Text block:
※ ※ ※

Some wonderful friendships, with staff and students, came out of the School of Chemistry, and the community spirit definitely facilitated that.
I completed a double degree (BA in History and Philosophy of Science /BSc (Hons) in Chemistry) at The University of Melbourne in 2008. I was drawn to chemistry from a young age as I enjoyed understanding what things are made of. At university I became especially interested in the experimental methods used by physical chemists to understand matter.
After my double degree I completed a Diploma of Education (Secondary) at RMIT and taught for a few years at a wonderful school called Sydney Road Community School. I then returned to University of Melbourne to pursue my interest in physical chemistry by enrolling in a PhD, which I completed in 2016.

※ ※ ※

Provided data:

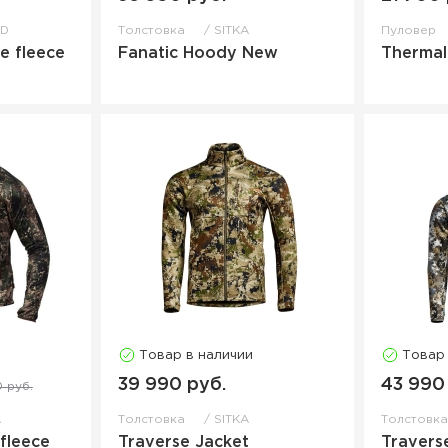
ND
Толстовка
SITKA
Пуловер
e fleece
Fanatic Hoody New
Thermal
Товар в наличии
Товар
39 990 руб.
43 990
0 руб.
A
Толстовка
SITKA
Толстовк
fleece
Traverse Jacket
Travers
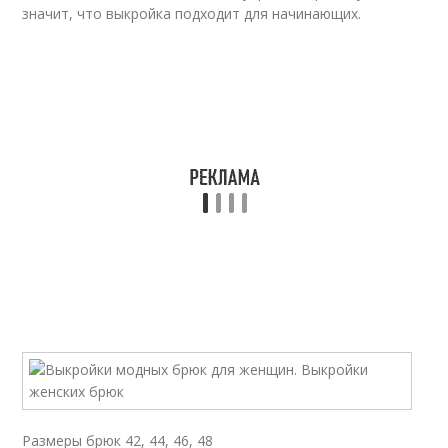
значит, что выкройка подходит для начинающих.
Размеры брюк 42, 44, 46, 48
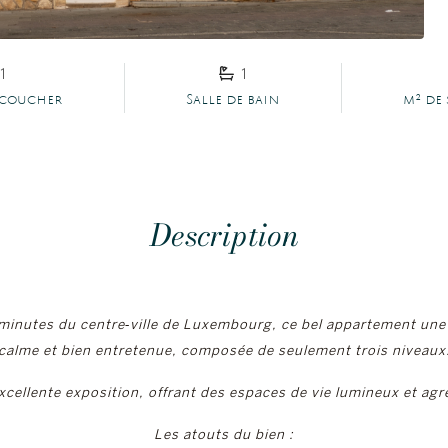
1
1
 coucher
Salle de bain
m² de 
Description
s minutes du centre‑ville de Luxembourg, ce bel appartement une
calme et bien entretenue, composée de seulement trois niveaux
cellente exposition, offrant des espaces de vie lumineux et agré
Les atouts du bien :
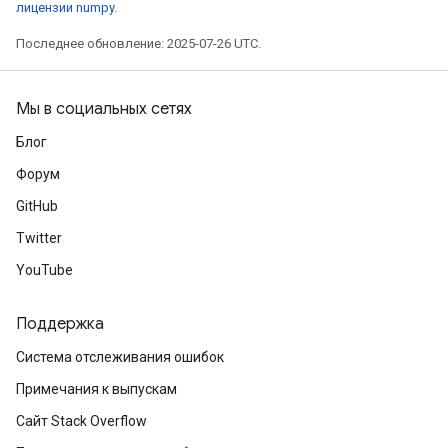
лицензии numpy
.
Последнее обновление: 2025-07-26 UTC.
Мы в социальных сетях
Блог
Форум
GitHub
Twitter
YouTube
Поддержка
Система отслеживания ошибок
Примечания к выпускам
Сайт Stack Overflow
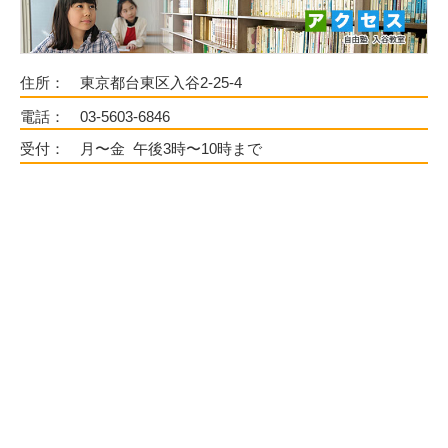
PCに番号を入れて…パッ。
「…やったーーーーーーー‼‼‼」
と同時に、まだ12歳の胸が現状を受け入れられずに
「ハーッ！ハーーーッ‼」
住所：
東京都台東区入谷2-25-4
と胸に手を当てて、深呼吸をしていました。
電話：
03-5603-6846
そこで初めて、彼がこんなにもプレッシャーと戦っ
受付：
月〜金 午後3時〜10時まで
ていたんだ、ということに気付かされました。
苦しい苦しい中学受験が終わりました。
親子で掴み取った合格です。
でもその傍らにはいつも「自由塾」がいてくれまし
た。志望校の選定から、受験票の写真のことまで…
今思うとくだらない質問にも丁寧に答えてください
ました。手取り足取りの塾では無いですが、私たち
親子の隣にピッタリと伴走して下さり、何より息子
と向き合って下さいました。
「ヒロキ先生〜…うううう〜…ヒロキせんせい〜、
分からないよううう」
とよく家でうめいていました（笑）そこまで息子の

※ ※ ※

Work instructions:
- A) In the School of Chemistry text, at which school did the writer teach after finishing the Diploma of Education?
- B) From the School of Chemistry text, copy out the passage starting with "I completed a double" and going on through "completed in 2016.".
- C) List every degree or diploma the writer names as completed in the School of Chemistry text.

Responses by task:
- A) Sydney Road Community School

- B)
I completed a double degree (BA in History and Philosophy of Science /BSc (Hons) in Chemistry) at The University of Melbourne in 2008. I was drawn to chemistry from a young age as I enjoyed understanding what things are made of. At university I became especially interested in the experimental methods used by physical chemists to understand matter.
After my double degree I completed a Diploma of Education (Secondary) at RMIT and taught for a few years at a wonderful school called Sydney Road Community School. I then returned to University of Melbourne to pursue my interest in physical chemistry by enrolling in a PhD, which I completed in 2016.

- C)
- BA in History and Philosophy of Science
- BSc (Hons) in Chemistry
- Diploma of Education (Secondary)
- PhD